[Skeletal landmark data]
————

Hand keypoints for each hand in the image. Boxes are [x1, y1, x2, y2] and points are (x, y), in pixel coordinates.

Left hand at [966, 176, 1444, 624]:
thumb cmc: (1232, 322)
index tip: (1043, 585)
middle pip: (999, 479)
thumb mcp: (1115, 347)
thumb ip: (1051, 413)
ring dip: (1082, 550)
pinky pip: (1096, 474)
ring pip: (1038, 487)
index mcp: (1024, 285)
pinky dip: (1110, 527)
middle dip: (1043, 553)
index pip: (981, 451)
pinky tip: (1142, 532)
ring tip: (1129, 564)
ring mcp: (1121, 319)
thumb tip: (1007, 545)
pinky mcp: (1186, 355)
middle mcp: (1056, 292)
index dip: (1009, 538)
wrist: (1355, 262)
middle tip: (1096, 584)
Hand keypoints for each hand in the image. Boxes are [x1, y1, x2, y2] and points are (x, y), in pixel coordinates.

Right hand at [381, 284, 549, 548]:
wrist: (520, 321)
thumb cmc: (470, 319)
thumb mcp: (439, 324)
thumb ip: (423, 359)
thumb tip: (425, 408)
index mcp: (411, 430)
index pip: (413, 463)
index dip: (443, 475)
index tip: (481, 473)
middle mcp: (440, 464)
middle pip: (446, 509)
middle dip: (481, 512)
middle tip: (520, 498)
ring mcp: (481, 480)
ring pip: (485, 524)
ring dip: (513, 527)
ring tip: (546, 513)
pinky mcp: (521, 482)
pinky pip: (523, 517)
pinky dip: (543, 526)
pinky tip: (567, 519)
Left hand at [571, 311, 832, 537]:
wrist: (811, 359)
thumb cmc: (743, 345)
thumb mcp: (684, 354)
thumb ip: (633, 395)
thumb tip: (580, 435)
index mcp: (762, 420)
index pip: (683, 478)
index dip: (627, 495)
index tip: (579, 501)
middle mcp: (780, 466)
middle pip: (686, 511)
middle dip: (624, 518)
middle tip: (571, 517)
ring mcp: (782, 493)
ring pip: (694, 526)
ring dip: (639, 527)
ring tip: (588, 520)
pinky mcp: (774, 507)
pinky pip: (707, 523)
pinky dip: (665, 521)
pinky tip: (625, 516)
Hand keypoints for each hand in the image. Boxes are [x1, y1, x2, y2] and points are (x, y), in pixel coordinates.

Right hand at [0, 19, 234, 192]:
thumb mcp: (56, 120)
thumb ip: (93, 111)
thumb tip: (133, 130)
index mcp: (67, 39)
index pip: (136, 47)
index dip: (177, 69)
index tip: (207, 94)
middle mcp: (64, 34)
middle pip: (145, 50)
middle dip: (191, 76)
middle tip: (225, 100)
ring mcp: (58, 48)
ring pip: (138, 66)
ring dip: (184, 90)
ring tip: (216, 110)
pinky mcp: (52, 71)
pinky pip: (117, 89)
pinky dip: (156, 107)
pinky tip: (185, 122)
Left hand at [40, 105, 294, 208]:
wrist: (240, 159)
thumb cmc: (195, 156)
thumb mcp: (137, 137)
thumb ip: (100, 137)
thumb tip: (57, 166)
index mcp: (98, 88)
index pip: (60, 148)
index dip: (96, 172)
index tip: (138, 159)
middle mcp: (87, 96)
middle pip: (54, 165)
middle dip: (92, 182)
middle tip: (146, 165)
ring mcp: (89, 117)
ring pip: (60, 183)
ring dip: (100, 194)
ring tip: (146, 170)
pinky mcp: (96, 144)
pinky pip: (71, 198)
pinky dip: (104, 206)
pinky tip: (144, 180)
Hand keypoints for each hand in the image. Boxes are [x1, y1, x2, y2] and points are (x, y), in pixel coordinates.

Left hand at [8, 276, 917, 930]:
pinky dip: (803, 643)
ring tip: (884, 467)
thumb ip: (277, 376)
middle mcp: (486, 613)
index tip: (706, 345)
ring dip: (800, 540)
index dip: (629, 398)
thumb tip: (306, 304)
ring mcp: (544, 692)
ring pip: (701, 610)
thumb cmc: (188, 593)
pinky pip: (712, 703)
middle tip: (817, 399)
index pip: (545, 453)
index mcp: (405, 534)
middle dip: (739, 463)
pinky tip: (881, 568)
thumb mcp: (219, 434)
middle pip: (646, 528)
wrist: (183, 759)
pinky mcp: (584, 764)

————

**PROBLEM STATEMENT:** Copy every record verbatim.

**ANSWER SPACE:**
Hand keypoints for each hand in the image. Boxes are [x1, y1, x2, y2] and points are (x, y), in pixel coordinates.

Left hand at [966, 176, 1444, 624]:
thumb cmc: (1232, 322)
index tip: (1043, 585)
middle pip: (999, 479)
thumb mcp: (1115, 347)
thumb ip: (1051, 413)
ring dip: (1082, 550)
pinky pip: (1096, 474)
ring pip: (1038, 487)
index mcp: (1024, 285)
pinky dip: (1110, 527)
middle dip: (1043, 553)
index pip: (981, 451)
pinky tip: (1142, 532)
ring tip: (1129, 564)
ring mcp: (1121, 319)
thumb tip: (1007, 545)
pinky mcp: (1186, 355)
middle mcp: (1056, 292)
index dip: (1009, 538)
wrist: (1355, 262)
middle tip: (1096, 584)
Hand keypoints for each hand in the image. Boxes are [x1, y1, x2, y2] and points are (x, y), in pixel coordinates.

Right hand at [381, 284, 549, 548]:
wrist: (520, 321)
thumb cmc: (470, 319)
thumb mcp: (439, 324)
thumb ip: (423, 359)
thumb tip: (425, 408)
index mcp: (411, 430)
index pip: (413, 463)
index dip: (443, 475)
index tip: (481, 473)
middle mcp: (440, 464)
middle pip: (446, 509)
middle dip: (481, 512)
middle tip: (520, 498)
ring mcp: (481, 480)
ring pip: (485, 524)
ring dip: (513, 527)
ring tip: (546, 513)
pinky mcp: (521, 482)
pinky pip: (523, 517)
pinky dip: (543, 526)
pinky tip: (567, 519)
Left hand at [571, 311, 832, 537]:
wrist: (811, 359)
thumb cmc: (743, 345)
thumb mcp: (684, 354)
thumb ip: (633, 395)
thumb tip: (580, 435)
index mcp: (762, 420)
index pip: (683, 478)
index dip: (627, 495)
index tip: (579, 501)
middle mcp: (780, 466)
middle pip: (686, 511)
middle dip: (624, 518)
middle tip: (571, 517)
ring mcp: (782, 493)
ring pip: (694, 526)
ring dip: (639, 527)
ring tip: (588, 520)
pinky mcp: (774, 507)
pinky pip: (707, 523)
pinky dip: (665, 521)
pinky tip: (625, 516)
Hand keypoints for each hand in the image. Boxes are [x1, y1, x2, y2] and points are (x, y), in pixel coordinates.

Right hand at [0, 19, 234, 192]:
thumb mcp: (56, 120)
thumb ip: (93, 111)
thumb tip: (133, 130)
index mcp: (67, 39)
index pip: (136, 47)
index dip: (177, 69)
index tip: (207, 94)
middle mcp: (64, 34)
middle pip: (145, 50)
middle dip: (191, 76)
middle tip: (225, 100)
ring mcp: (58, 48)
ring pip: (138, 66)
ring dip: (184, 90)
ring tip: (216, 110)
pinky mcp: (52, 71)
pinky pip: (117, 89)
pinky dip: (156, 107)
pinky tip: (185, 122)
Left hand at [40, 105, 294, 208]:
wrist: (240, 159)
thumb cmc: (195, 156)
thumb mcp: (137, 137)
thumb ip: (100, 137)
thumb tip: (57, 166)
index mcp: (98, 88)
index pip: (60, 148)
index dip: (96, 172)
index tip: (138, 159)
middle mcp: (87, 96)
middle pip: (54, 165)
middle dip: (92, 182)
middle tip: (146, 165)
ring mcp: (89, 117)
ring pip: (60, 183)
ring dip: (100, 194)
ring tip: (146, 170)
pinky mcp: (96, 144)
pinky pip: (71, 198)
pinky dip: (104, 206)
pinky tip: (144, 180)
Hand keypoints for each hand in the image. Boxes are [x1, y1, x2, y2] and points are (x, y), in pixel coordinates.

Left hand at [8, 276, 917, 930]:
pinky dip: (803, 643)
ring tip: (884, 467)
thumb ip: (277, 376)
middle mcp: (486, 613)
index tip: (706, 345)
ring dip: (800, 540)
index dip: (629, 398)
thumb tip: (306, 304)
ring mcp: (544, 692)
ring pip: (701, 610)
thumb cmc: (188, 593)
pinky pip: (712, 703)
middle tip: (817, 399)
index pip: (545, 453)
index mcp: (405, 534)
middle dip: (739, 463)
pinky tip: (881, 568)
thumb mcp: (219, 434)
middle pip: (646, 528)
wrist: (183, 759)
pinky mcp: (584, 764)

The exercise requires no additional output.